Selected extract:
----

Please help me synch drive assignments on dual boot

Discussion in 'Windows 64bit' started by Donald Wilkinson, May 21, 2005.

  1. O.K. I have a problem with drive letter assignments.

    I’m building a new machine. An ASUS A8V, AMD 3500+, 200MB SATA as primary
    (divided into two partitions), and a 300MB IDE as file storage

    I first installed Win32. It went into the first partition of the SATA and
    called itself C: as nice as can be. FWIW I had not formatted the second half
    of that SATA drive. Anyhow the IDE drive showed up as G: Again all nice and

    Then I installed my purchased copy of Win64 (not an upgrade). It loaded
    well. Established a dual boot BOOT.INI and happily ran and registered itself
    over my wireless NIC.

    Both systems seem to happily co-exist.

    However, the Win64 system installed itself as Drive G: and generally loused
    up my drive assignments. (I think the data drive in Win64 is called D)

    I expect to be running both systems for a while. I expect to use Win64 for
    extensive film and photo editing and the older Win32 mostly because I have
    some substantial driver problems with some of my commercial grade printers
    and scanners.

----

Data entries:
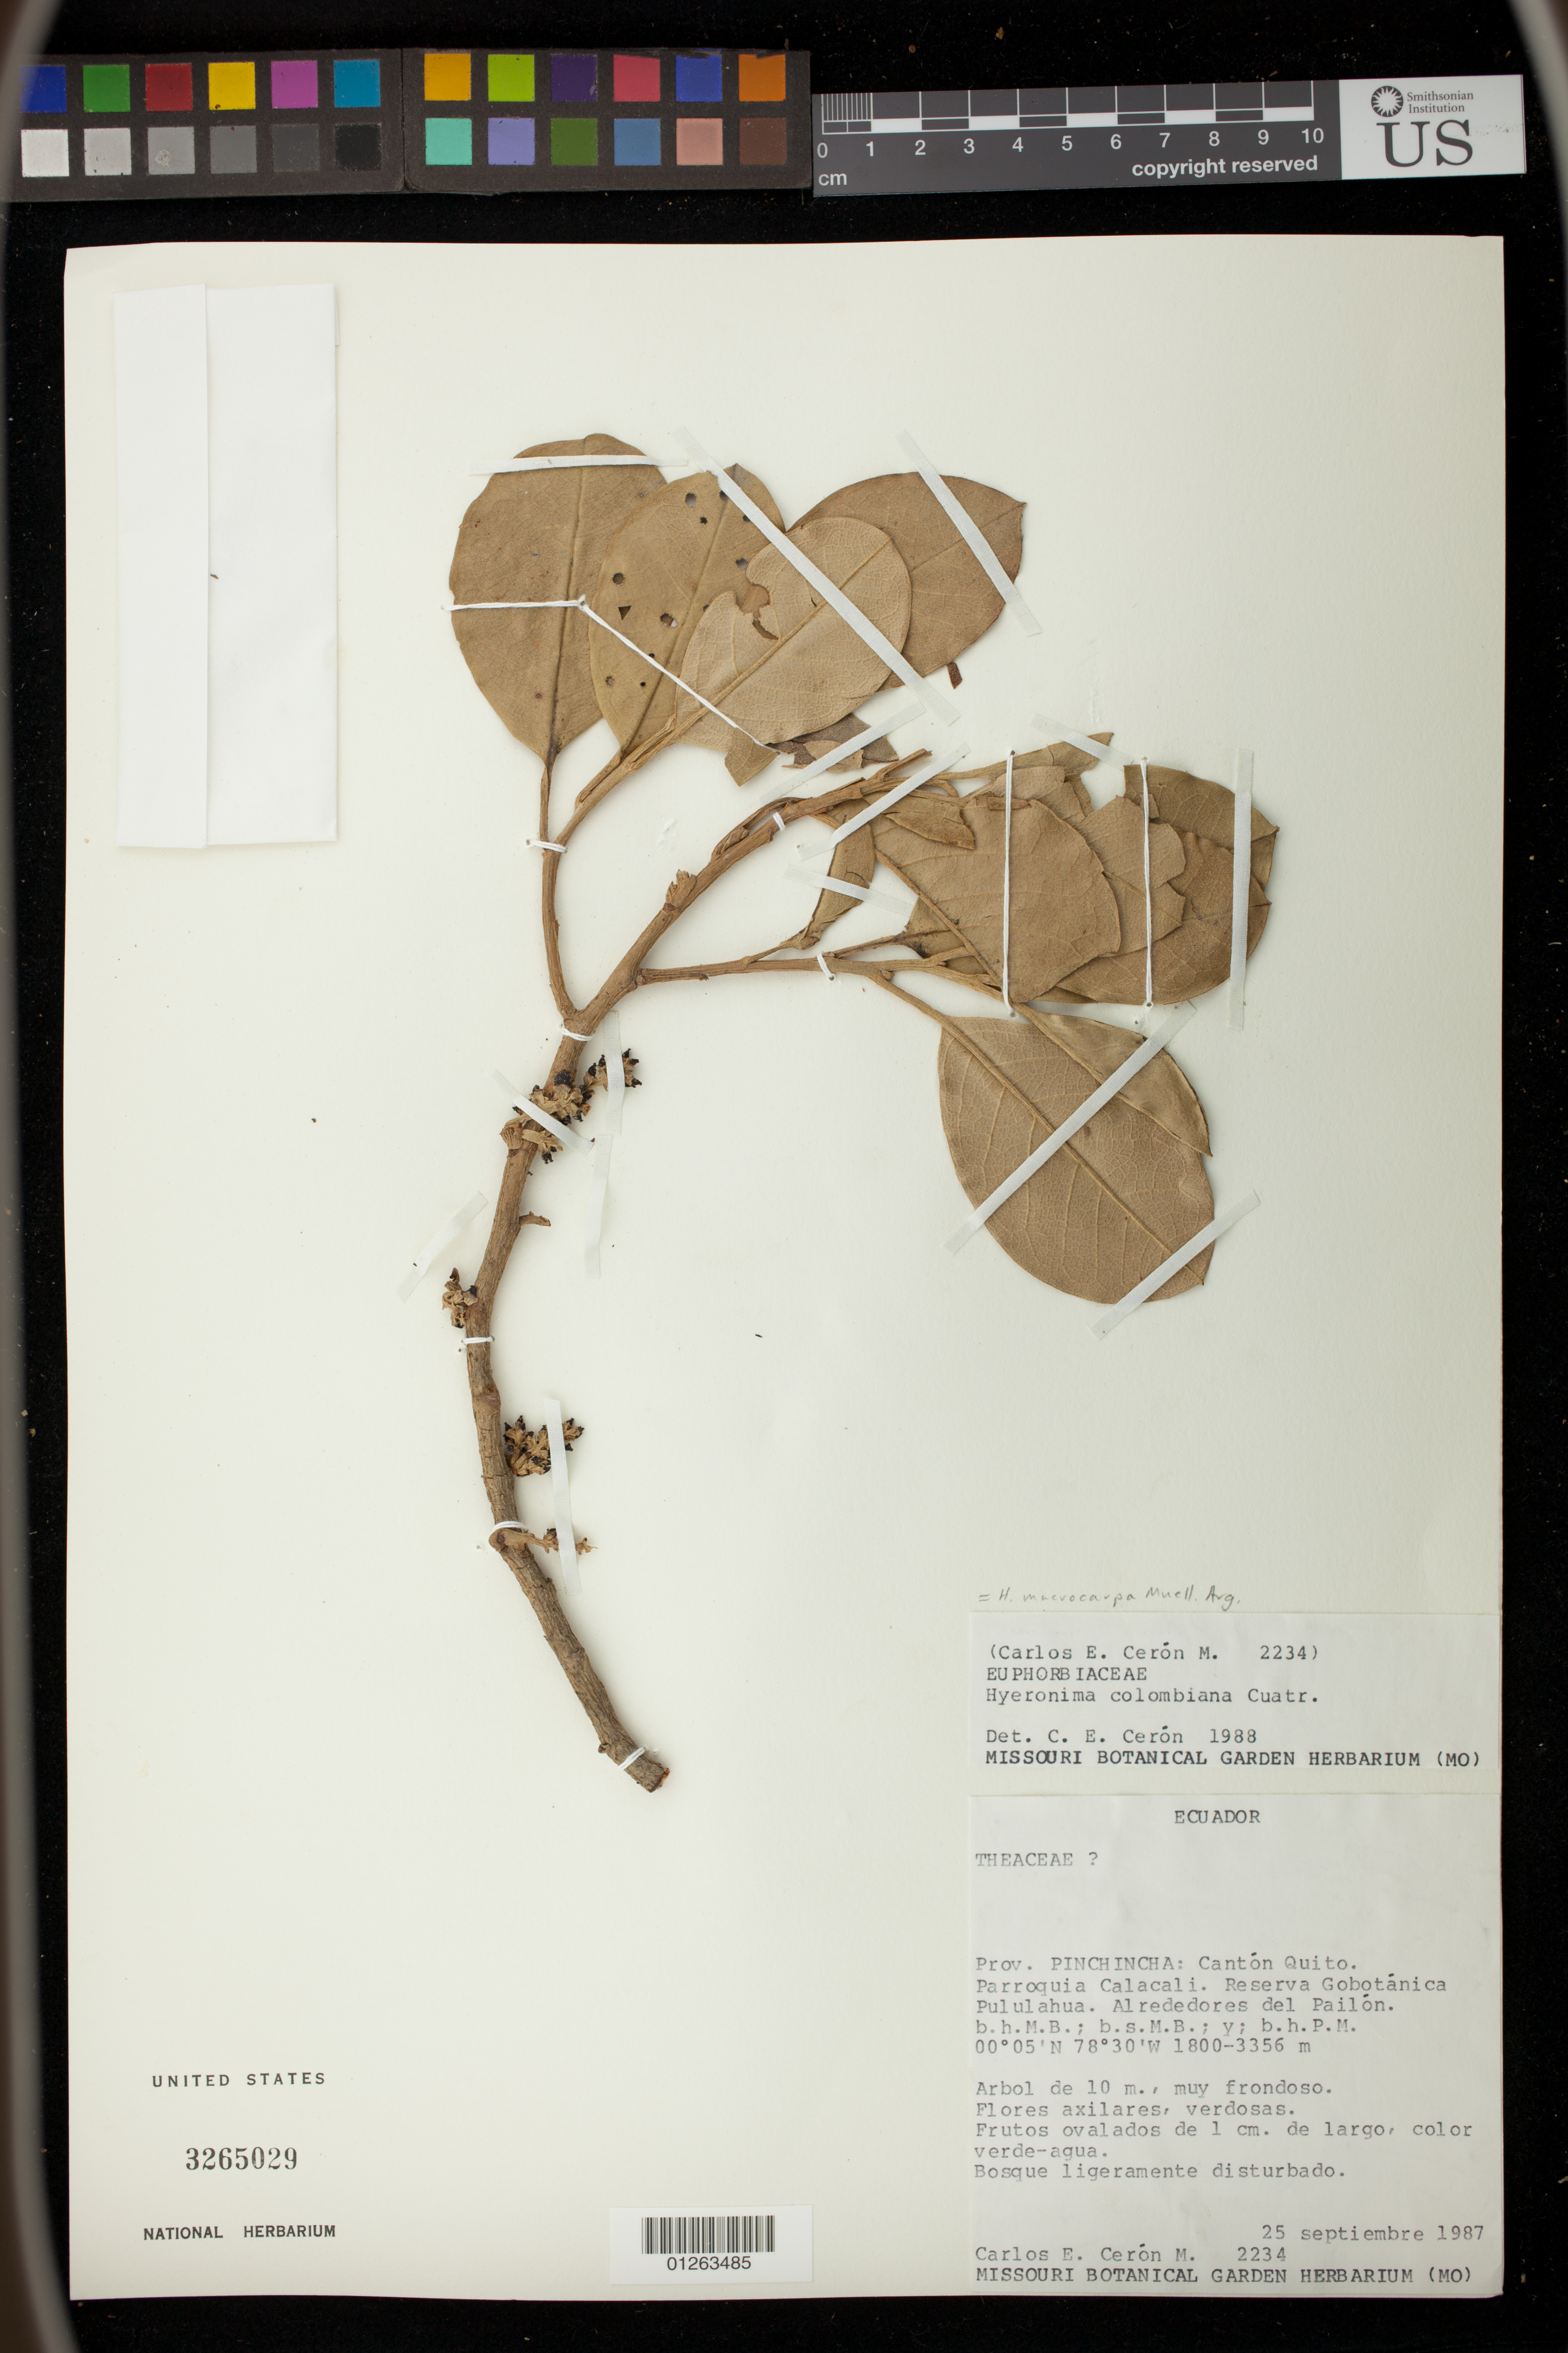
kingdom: Plantae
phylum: Tracheophyta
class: Magnoliopsida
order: Malpighiales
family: Phyllanthaceae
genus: Hieronyma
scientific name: Hieronyma macrocarpa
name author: (Müll. Arg.) Pax & K. Hoffm.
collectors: C. E. Cerón M.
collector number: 2234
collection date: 1987-09-25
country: Ecuador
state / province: Pichincha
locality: Canton Quito. Parroquia Calacali. Reserva Gobotanica Pululahua. Alrededores del Pailon. b.h.M.B; b.s.M.B; y; B.h.P.M.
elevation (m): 1800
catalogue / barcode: US 3265029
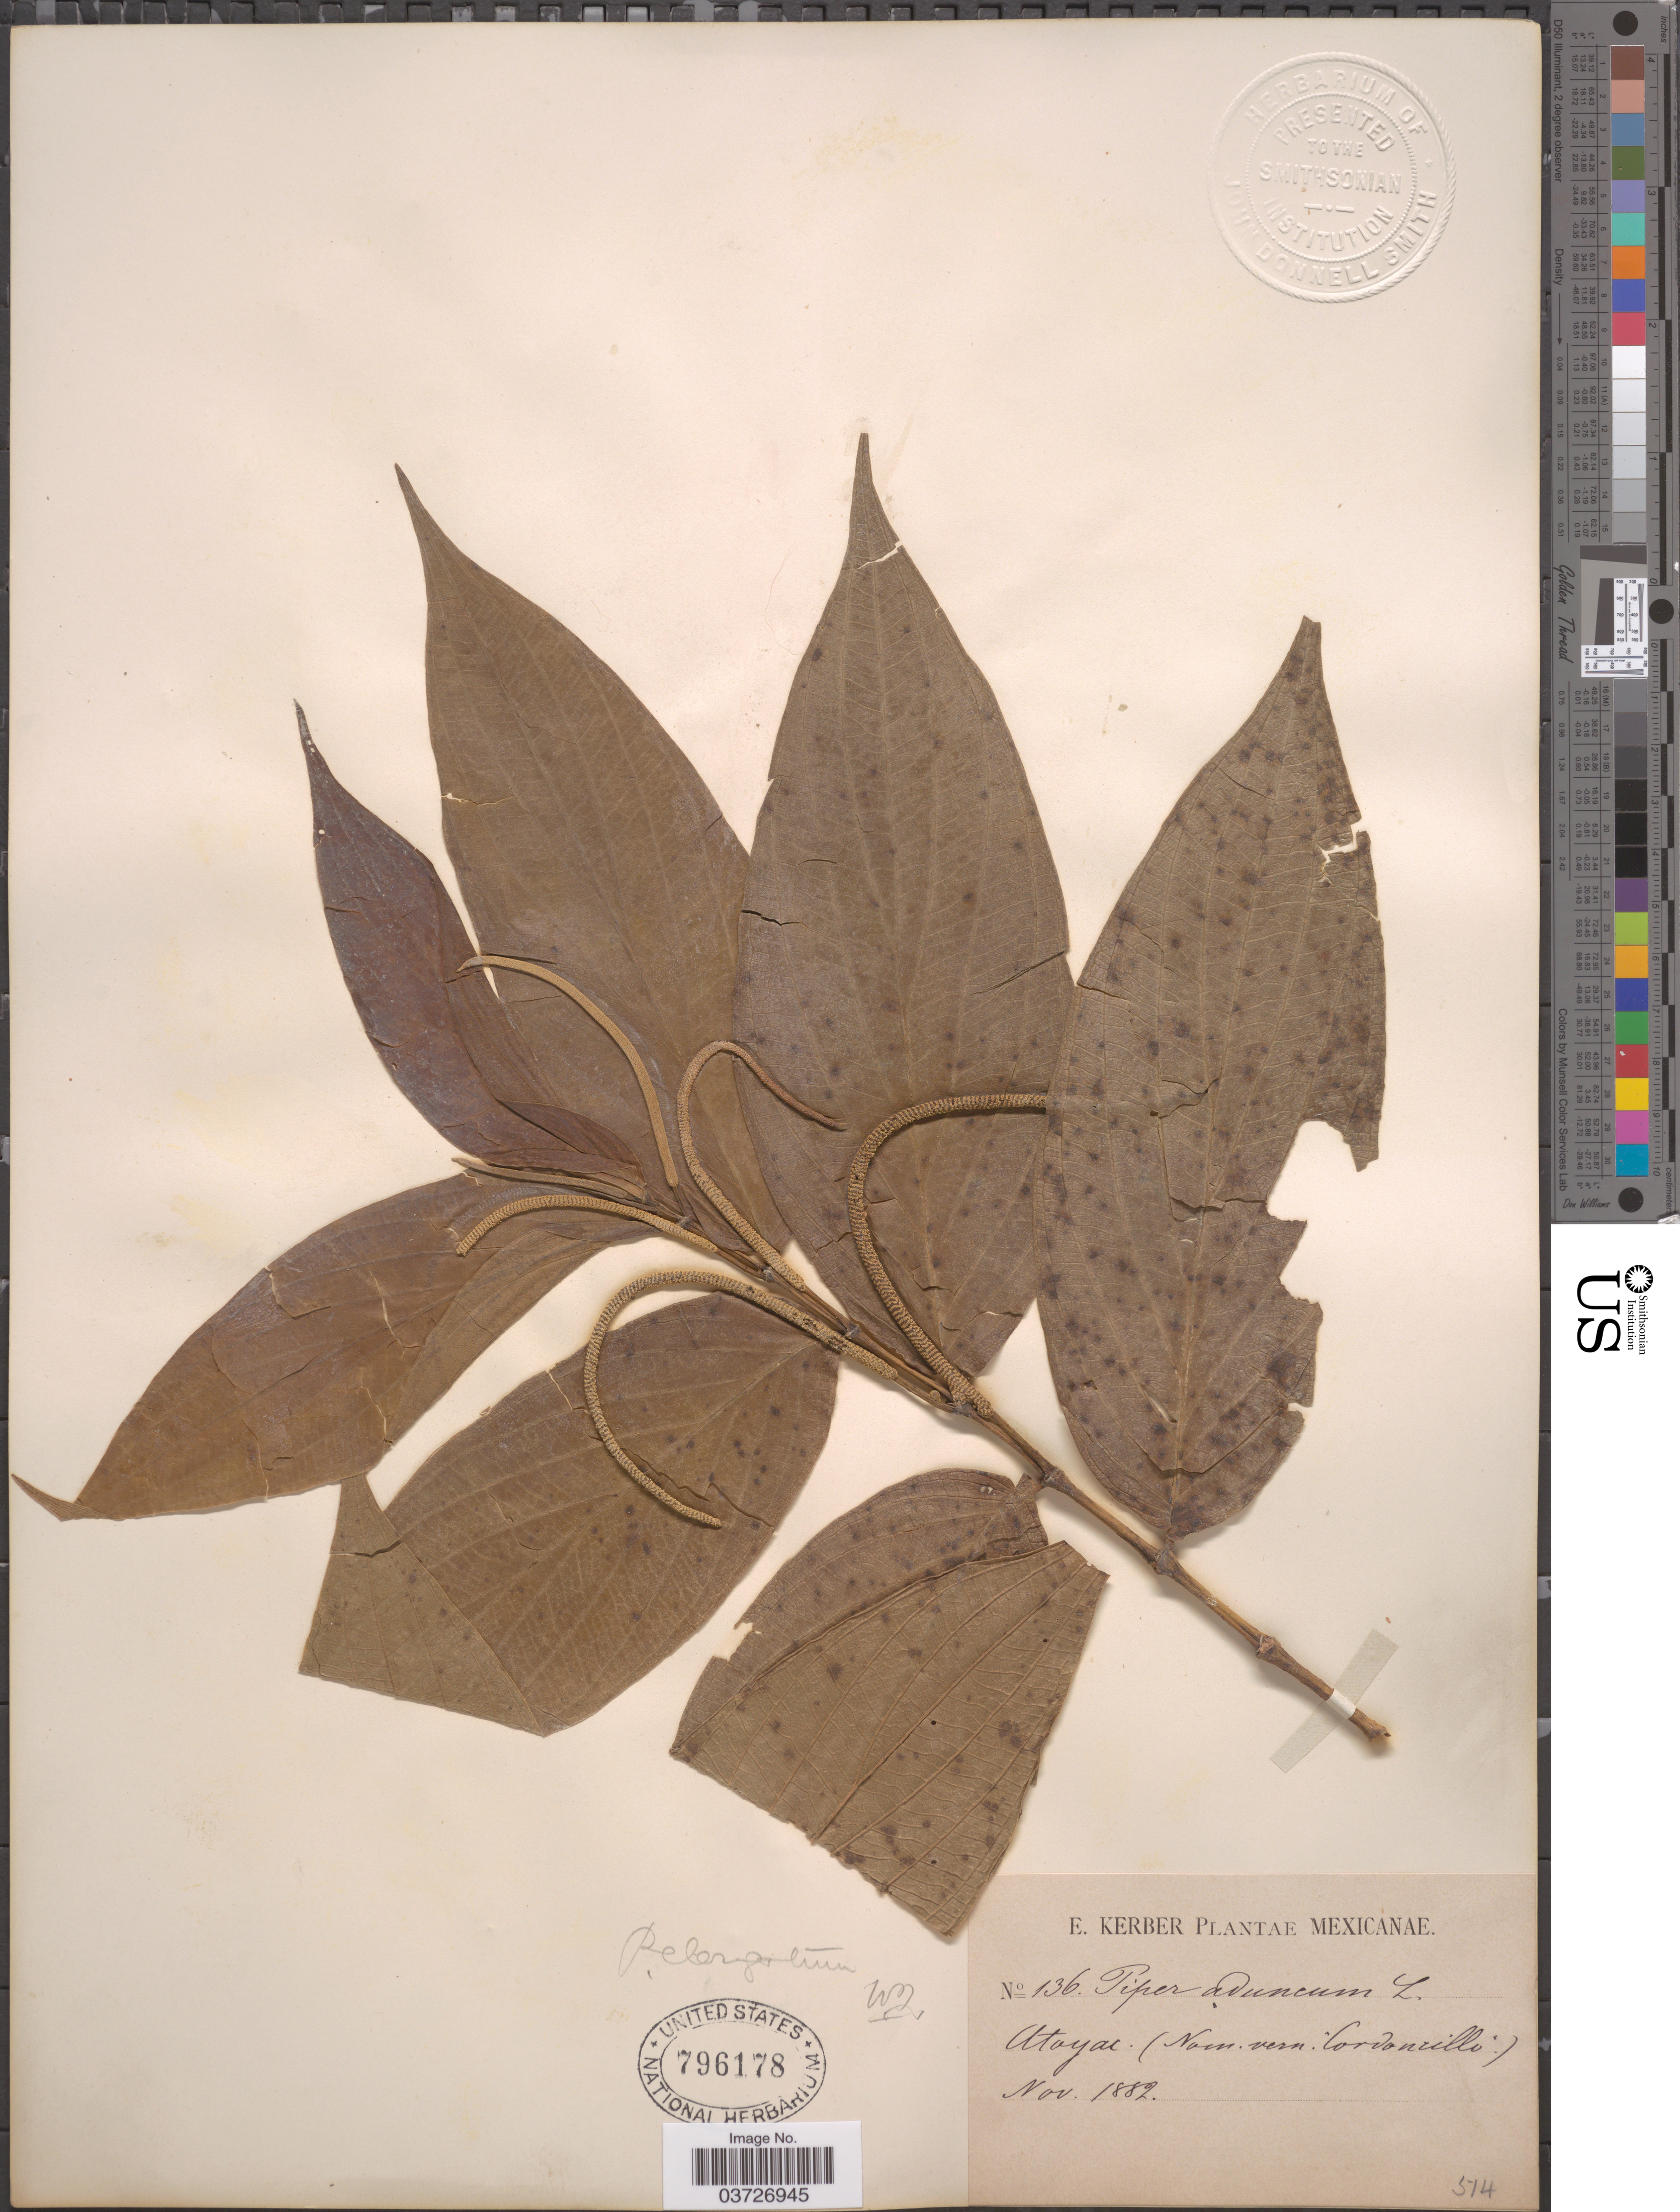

----

Written exercise A: According to the forum post about drive letter assignments, why does the poster expect to keep using the older Win32 system alongside Win64?
Written exercise B: Write out the stretch of the records from the line containing "order: Malpighiales" through the end of the records, and omit the pictures.

Expected answer A: The poster has substantial driver problems with some commercial grade printers and scanners, so the older Win32 system will be used mostly for those. Win64 is meant for extensive film and photo editing.

Expected answer B:
order: Malpighiales
family: Phyllanthaceae
genus: Hieronyma
scientific name: Hieronyma macrocarpa
name author: (Müll. Arg.) Pax & K. Hoffm.
collectors: C. E. Cerón M.
collector number: 2234
collection date: 1987-09-25
country: Ecuador
state / province: Pichincha
locality: Canton Quito. Parroquia Calacali. Reserva Gobotanica Pululahua. Alrededores del Pailon. b.h.M.B; b.s.M.B; y; B.h.P.M.
elevation (m): 1800
catalogue / barcode: US 3265029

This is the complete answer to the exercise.